Certaines institutions clés qui ouvrent la voie à l’accaparement des mers ont adopté un langage qui se voudrait proche de celui des droits de l’homme et affirment que leurs initiatives de réforme politique sont ancrées dans la nécessité de la sécurité alimentaire pour tous et l’éradication de la pauvreté. Cependant, beaucoup d’exemples à travers le monde montrent que le principe fondamental guidant les processus de réforme est une croyance aveugle dans les solutions reposant sur le marché, qui s’opposent directement aux souhaits et aux demandes des organisations représentant la société civile». L’Initiative sur la pêche côtière démontre une croyance aveugle dans la Pêche basée sur les droits d’accès, qui vise à privatiser les ressources marines comme solution universelle à tous les problèmes environnementaux et à la pauvreté. Cependant, comme expliqué en mars 2015 dans le magazine «Development Today», en vue de la terminaison du Partenariat mondial pour les océans, on commence à remettre en question cette approche:

«Malgré de nombreux échanges entre la Banque mondiale et la Norvège, qui ont porté à certains changements, l’organisme d’aide Norad et l’Institut norvégienne de recherche marine se sont prononcées contre le projet.»

«Auparavant, le Forum mondial des peuples pêcheurs … a fait appel aux gouvernements pour abandonner le Partenariat mondial pour les océans.»

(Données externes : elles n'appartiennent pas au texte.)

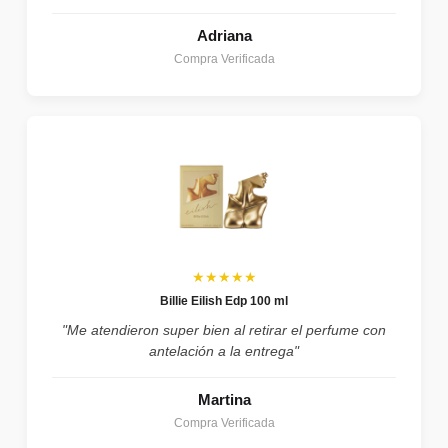
Adriana
Compra Verificada
★★★★★
Billie Eilish Edp 100 ml
"Me atendieron super bien al retirar el perfume con
antelación a la entrega"
Martina
Compra Verificada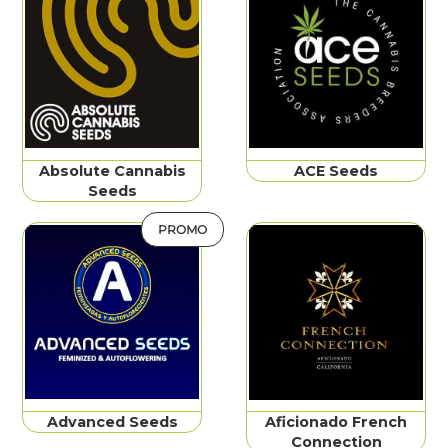
Absolute Cannabis
ACE Seeds
Seeds
PROMO
Advanced Seeds
Aficionado French
Connection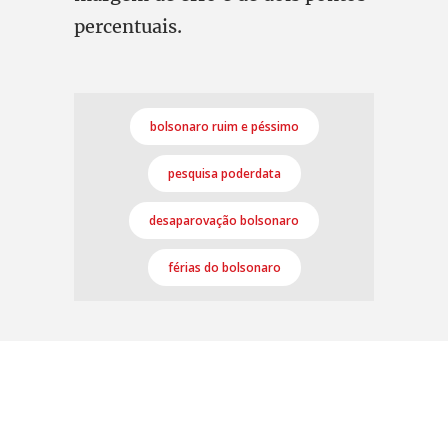
percentuais.
bolsonaro ruim e péssimo
pesquisa poderdata
desaparovação bolsonaro
férias do bolsonaro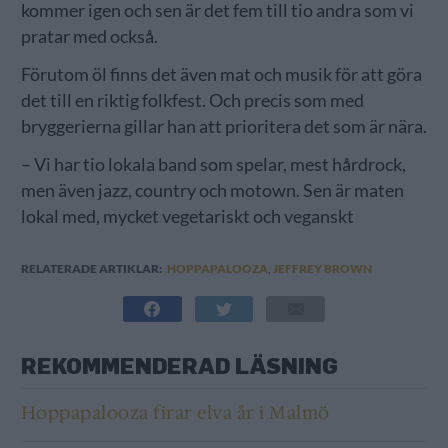
kommer igen och sen är det fem till tio andra som vi
pratar med också.
Förutom öl finns det även mat och musik för att göra
det till en riktig folkfest. Och precis som med
bryggerierna gillar han att prioritera det som är nära.
– Vi har tio lokala band som spelar, mest hårdrock,
men även jazz, country och motown. Sen är maten
lokal med, mycket vegetariskt och veganskt
RELATERADE ARTIKLAR:
HOPPAPALOOZA
,
JEFFREY BROWN
REKOMMENDERAD LÄSNING
Hoppapalooza firar elva år i Malmö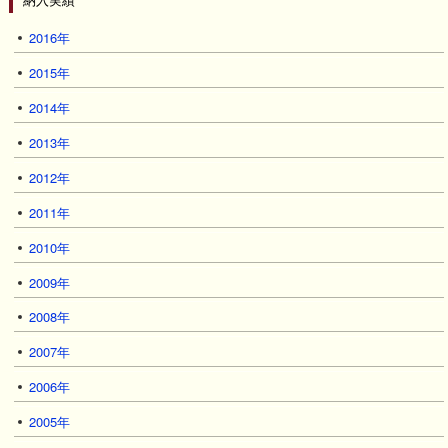
2016年
2015年
2014年
2013年
2012年
2011年
2010年
2009年
2008年
2007年
2006年
2005年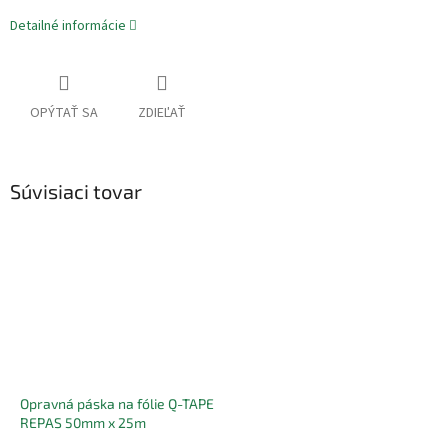
Detailné informácie
OPÝTAŤ SA
ZDIEĽAŤ
Súvisiaci tovar
Opravná páska na fólie Q-TAPE
REPAS 50mm x 25m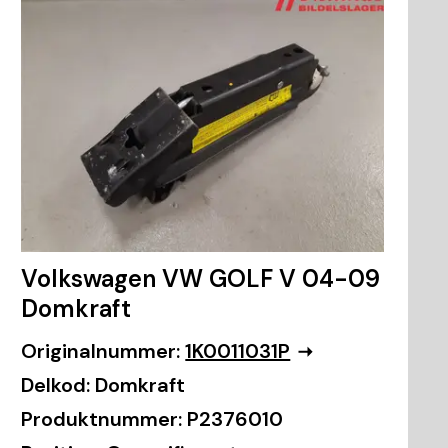
Volkswagen VW GOLF V 04-09
Domkraft
Originalnummer:
1K0011031P
Delkod:
Domkraft
Produktnummer:
P2376010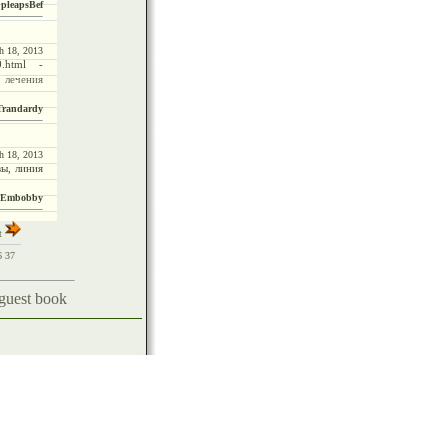
 pleapsBef
h 18, 2013
0.html -
 лечения
 Trandardy
h 18, 2013
вы, линия
cyEmbobby
t
6
37
 guest book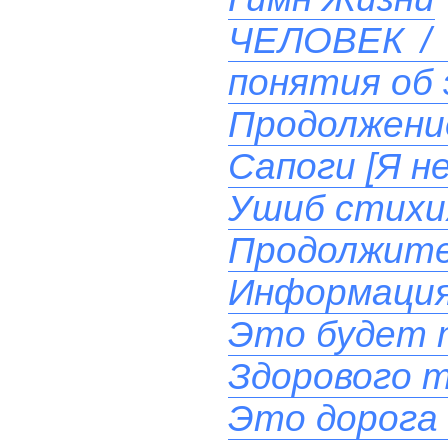
ЧЕЛОВЕК / 
понятия об 
Продолжени
Сапоги [Я н
Ушиб стихи
Продолжите
Информация
Это будет 
Здорового т
Это дорога 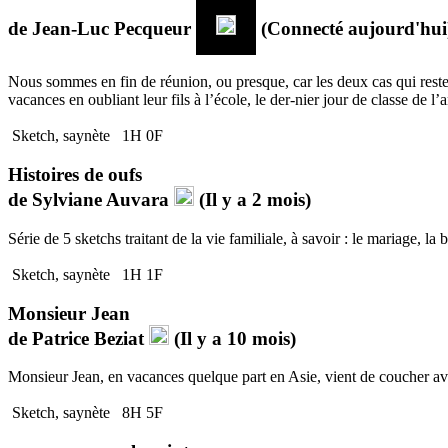
de
Jean-Luc Pecqueur
(Connecté aujourd'hui
Nous sommes en fin de réunion, ou presque, car les deux cas qui restent
vacances en oubliant leur fils à l’école, le der-nier jour de classe de l’
Sketch, saynète
1H 0F
Histoires de oufs
de
Sylviane Auvara
(Il y a 2 mois)
Série de 5 sketchs traitant de la vie familiale, à savoir : le mariage, l
Sketch, saynète
1H 1F
Monsieur Jean
de
Patrice Beziat
(Il y a 10 mois)
Monsieur Jean, en vacances quelque part en Asie, vient de coucher avec
Sketch, saynète
8H 5F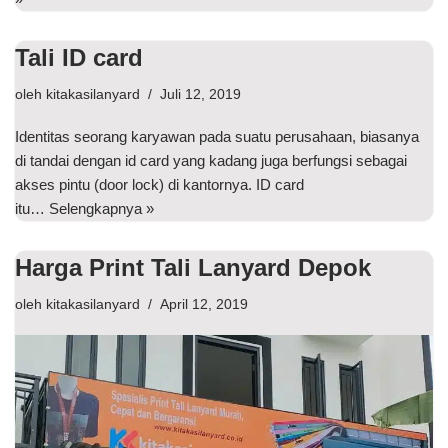
Tali ID card
oleh
kitakasilanyard
Juli 12, 2019
Identitas seorang karyawan pada suatu perusahaan, biasanya
di tandai dengan id card yang kadang juga berfungsi sebagai
akses pintu (door lock) di kantornya. ID card
itu…
Selengkapnya »
Harga Print Tali Lanyard Depok
oleh
kitakasilanyard
April 12, 2019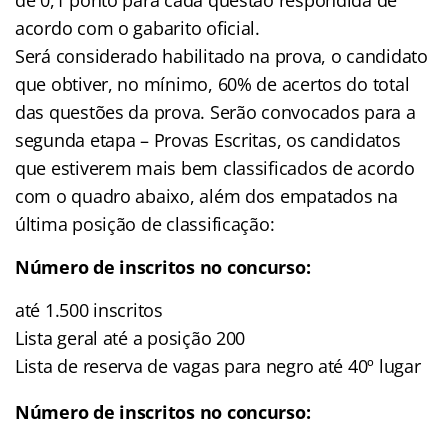
acordo com o gabarito oficial.
Será considerado habilitado na prova, o candidato
que obtiver, no mínimo, 60% de acertos do total
das questões da prova. Serão convocados para a
segunda etapa – Provas Escritas, os candidatos
que estiverem mais bem classificados de acordo
com o quadro abaixo, além dos empatados na
última posição de classificação:
Número de inscritos no concurso:
até 1.500 inscritos
Lista geral até a posição 200
Lista de reserva de vagas para negro até 40º lugar
Número de inscritos no concurso:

«L’opinion de Norad était que le Partenariat mondial pour les océans ne contribuerait pas à la réduction de la pauvreté.»

L’introduction de la Pêche basée sur les droits d’accès dans les pays ciblés et ailleurs irait à l’encontre du contenu progressif des Directives volontaires visant à assurer la durabilité de la pêche artisanale, qui soulignent le besoin de l’Approche basée sur les droits de l’homme comme outil clé dans la lutte contre la pauvreté. A cet égard nous contestons l’affirmation de l’Initiative sur la pêche côtière de vouloir mettre en œuvre les Directives, vu que les politiques qui seront introduites privilégient clairement les intérêts du secteur privé et/ou des intérêts environnementaux limités, ainsi contredisant les Directives. Dans ces circonstances, nous avons refusé une invitation à devenir membre du comité de pilotage de l’Initiative sur la pêche côtière. Accepter l’invitation alors que le contenu de l’Initiative est déjà défini équivaudrait à légitimer la politique de la Pêche basée sur les droits d’accès, une politique contre laquelle nous luttons depuis des années, et ce constituerait un coup grave aux Directives visant à assurer la durabilité de la pêche artisanale, dont nous continuons à lutter pour la mise en œuvre.